### Source data
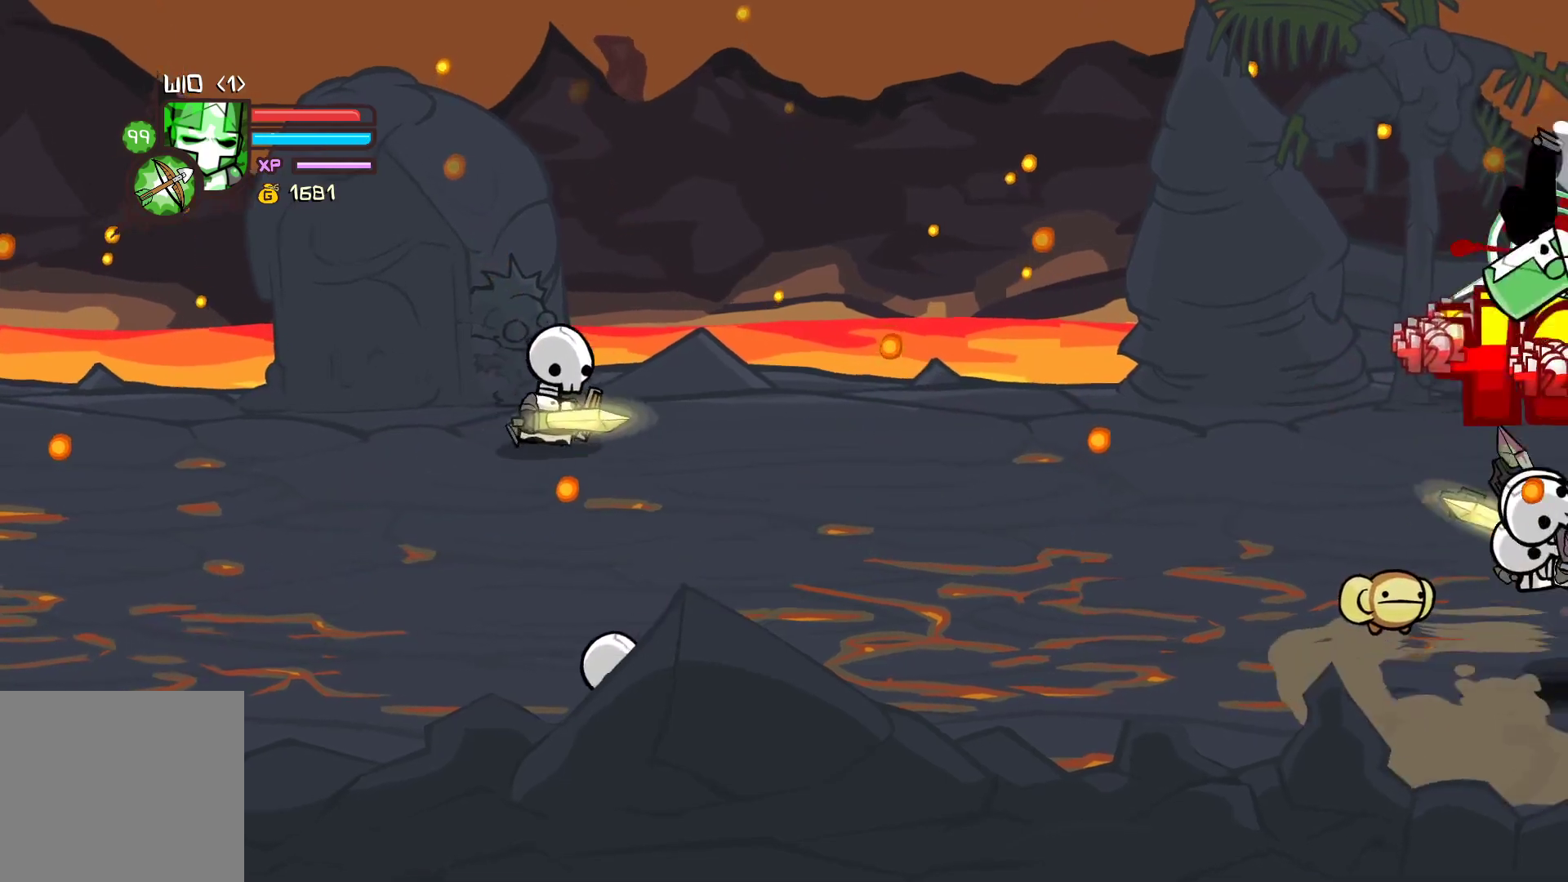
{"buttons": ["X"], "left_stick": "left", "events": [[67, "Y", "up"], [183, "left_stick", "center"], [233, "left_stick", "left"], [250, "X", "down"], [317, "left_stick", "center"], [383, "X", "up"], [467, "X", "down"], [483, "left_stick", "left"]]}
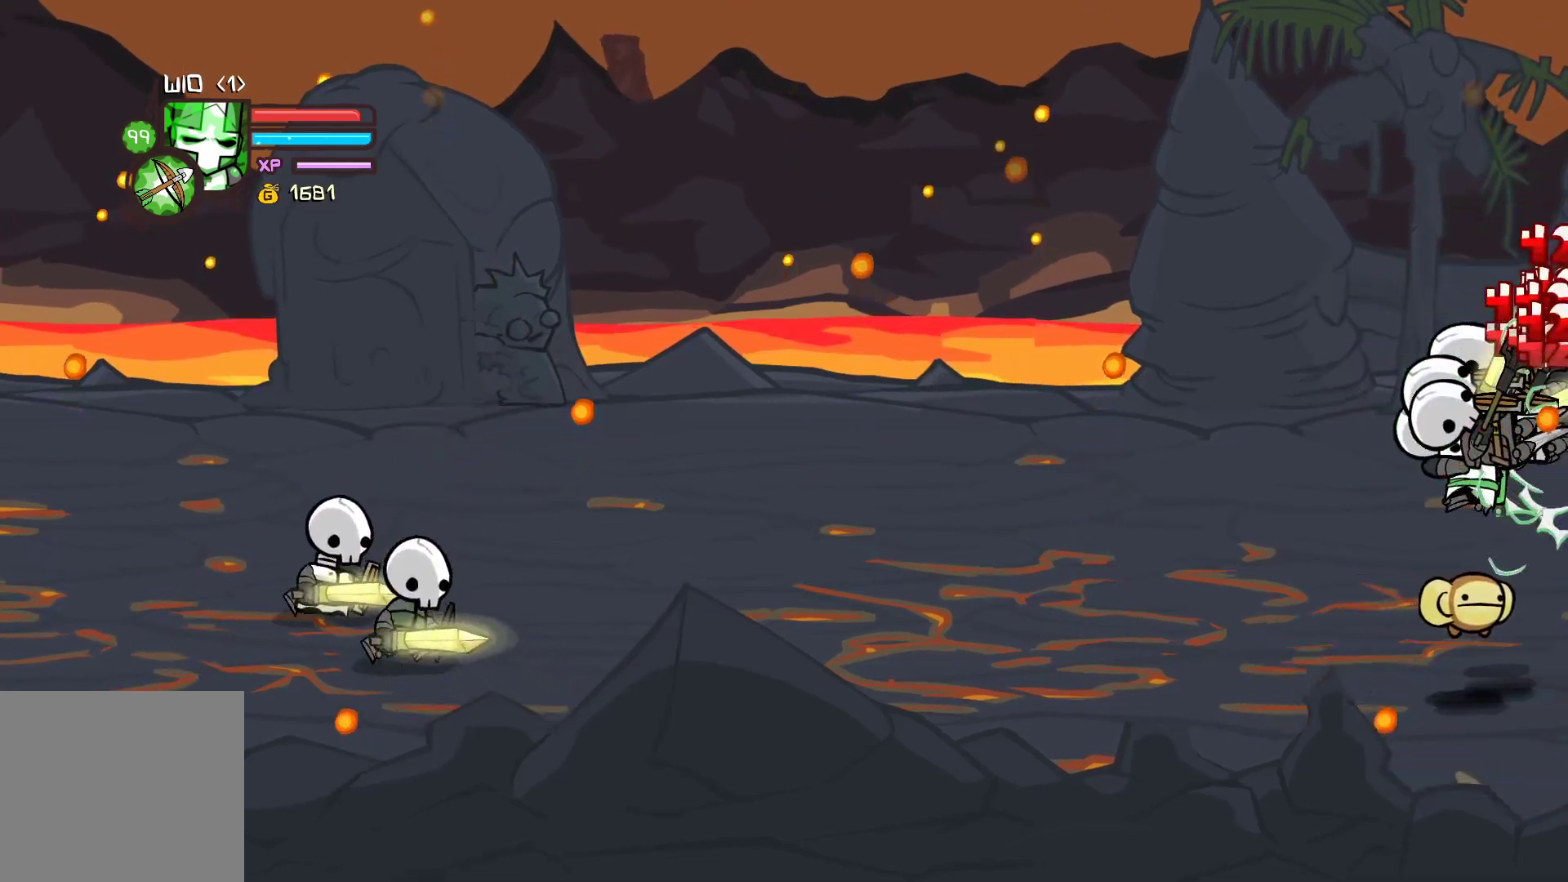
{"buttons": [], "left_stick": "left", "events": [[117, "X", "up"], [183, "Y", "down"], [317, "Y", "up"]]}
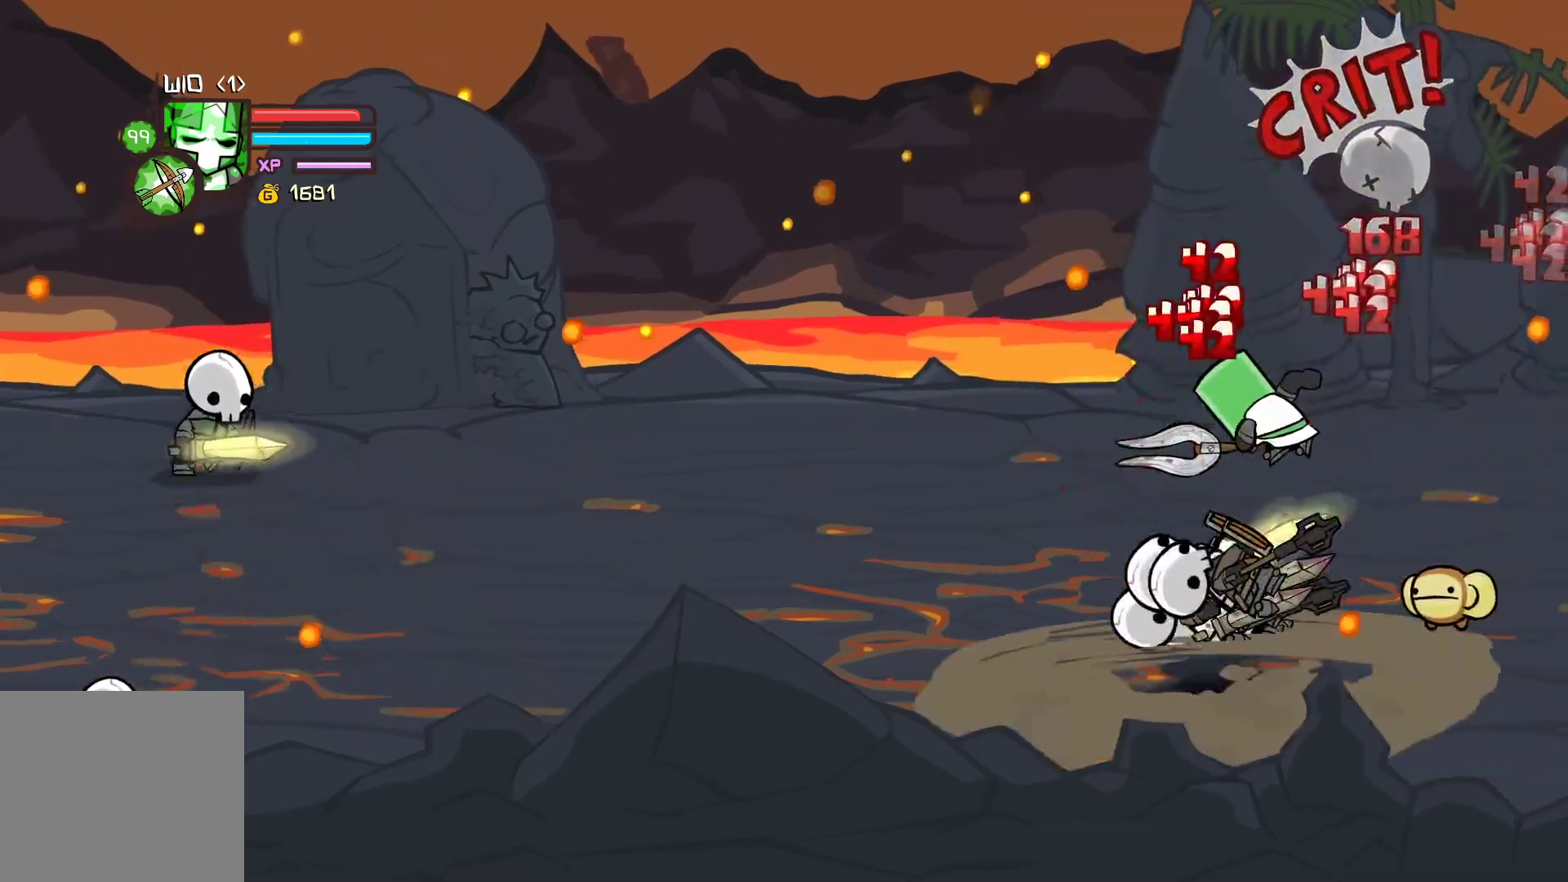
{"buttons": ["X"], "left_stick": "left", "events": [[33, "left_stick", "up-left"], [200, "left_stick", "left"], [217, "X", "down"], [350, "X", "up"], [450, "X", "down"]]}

### Prompt
Reproduce the material in its entirety and word for word, without the pictures.

### Solution for this task
{"buttons": ["X"], "left_stick": "left", "events": [[67, "Y", "up"], [183, "left_stick", "center"], [233, "left_stick", "left"], [250, "X", "down"], [317, "left_stick", "center"], [383, "X", "up"], [467, "X", "down"], [483, "left_stick", "left"]]}
{"buttons": [], "left_stick": "left", "events": [[117, "X", "up"], [183, "Y", "down"], [317, "Y", "up"]]}
{"buttons": ["X"], "left_stick": "left", "events": [[33, "left_stick", "up-left"], [200, "left_stick", "left"], [217, "X", "down"], [350, "X", "up"], [450, "X", "down"]]}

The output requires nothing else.